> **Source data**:
══════════════════════════════

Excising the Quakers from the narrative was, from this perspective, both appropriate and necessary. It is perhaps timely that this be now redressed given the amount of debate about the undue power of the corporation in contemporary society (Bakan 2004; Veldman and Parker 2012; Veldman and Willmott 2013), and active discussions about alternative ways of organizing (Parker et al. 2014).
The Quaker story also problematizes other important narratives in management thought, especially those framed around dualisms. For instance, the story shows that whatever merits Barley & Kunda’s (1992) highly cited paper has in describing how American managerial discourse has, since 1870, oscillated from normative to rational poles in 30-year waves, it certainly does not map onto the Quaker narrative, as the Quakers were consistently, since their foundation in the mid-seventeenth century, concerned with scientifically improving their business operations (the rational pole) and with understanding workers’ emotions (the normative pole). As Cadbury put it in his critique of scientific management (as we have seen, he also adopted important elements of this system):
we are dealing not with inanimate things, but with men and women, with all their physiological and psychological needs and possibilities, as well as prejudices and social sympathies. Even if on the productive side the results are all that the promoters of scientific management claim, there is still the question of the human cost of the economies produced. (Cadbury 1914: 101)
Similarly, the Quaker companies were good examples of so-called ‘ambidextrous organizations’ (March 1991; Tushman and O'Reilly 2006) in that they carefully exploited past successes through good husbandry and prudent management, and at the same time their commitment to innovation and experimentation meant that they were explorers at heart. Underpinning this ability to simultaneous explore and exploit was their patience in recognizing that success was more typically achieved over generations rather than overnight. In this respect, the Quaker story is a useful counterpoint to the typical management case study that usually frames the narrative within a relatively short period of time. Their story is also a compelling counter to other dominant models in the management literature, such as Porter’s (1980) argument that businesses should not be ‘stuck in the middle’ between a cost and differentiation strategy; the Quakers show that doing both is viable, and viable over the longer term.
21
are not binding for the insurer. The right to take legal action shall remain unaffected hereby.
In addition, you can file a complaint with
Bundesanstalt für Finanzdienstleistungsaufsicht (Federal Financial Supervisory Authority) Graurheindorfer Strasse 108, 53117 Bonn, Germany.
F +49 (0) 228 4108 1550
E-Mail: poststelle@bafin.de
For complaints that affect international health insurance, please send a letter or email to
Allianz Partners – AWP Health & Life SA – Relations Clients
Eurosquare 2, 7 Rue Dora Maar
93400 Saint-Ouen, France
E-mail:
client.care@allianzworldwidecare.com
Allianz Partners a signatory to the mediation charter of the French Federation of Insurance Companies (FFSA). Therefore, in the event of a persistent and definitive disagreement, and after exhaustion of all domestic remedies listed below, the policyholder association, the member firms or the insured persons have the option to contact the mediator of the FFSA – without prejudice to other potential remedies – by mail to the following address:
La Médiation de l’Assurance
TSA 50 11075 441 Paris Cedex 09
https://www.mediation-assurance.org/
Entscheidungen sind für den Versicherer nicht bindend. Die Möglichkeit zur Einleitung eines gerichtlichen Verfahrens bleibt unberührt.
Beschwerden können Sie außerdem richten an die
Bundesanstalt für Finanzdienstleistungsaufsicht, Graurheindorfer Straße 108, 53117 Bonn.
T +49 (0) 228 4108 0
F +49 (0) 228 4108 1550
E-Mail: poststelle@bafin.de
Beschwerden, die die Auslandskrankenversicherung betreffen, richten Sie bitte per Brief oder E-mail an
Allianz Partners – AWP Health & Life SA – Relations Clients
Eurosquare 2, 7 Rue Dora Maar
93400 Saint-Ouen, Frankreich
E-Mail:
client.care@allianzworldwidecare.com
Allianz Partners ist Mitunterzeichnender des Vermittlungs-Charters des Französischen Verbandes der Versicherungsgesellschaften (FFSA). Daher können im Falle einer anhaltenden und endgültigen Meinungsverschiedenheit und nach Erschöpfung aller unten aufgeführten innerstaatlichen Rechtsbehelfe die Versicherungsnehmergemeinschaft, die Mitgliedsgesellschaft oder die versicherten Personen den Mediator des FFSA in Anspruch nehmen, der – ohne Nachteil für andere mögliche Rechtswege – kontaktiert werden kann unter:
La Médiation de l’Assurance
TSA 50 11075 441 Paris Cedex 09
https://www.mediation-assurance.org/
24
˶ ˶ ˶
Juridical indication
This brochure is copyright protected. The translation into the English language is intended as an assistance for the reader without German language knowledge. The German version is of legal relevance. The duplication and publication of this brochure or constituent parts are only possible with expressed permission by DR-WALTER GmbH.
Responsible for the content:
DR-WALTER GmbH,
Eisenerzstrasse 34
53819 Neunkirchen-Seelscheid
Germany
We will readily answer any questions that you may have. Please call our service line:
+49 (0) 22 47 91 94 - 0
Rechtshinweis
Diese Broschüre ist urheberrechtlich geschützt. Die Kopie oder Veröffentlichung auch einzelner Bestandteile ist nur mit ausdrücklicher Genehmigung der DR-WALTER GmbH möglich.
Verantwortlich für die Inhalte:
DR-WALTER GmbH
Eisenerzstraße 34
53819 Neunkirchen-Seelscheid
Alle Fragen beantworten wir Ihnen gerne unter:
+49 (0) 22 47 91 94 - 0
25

══════════════════════════════

> **TASK INSTRUCTIONS**:
Start with the line above that contains "Rechtshinweis" and stop after the line that contains "Eisenerzstraße 34". Output those lines exactly, and only those.

> **RESPONSE**:
Rechtshinweis
Diese Broschüre ist urheberrechtlich geschützt. Die Kopie oder Veröffentlichung auch einzelner Bestandteile ist nur mit ausdrücklicher Genehmigung der DR-WALTER GmbH möglich.
Verantwortlich für die Inhalte:
DR-WALTER GmbH
Eisenerzstraße 34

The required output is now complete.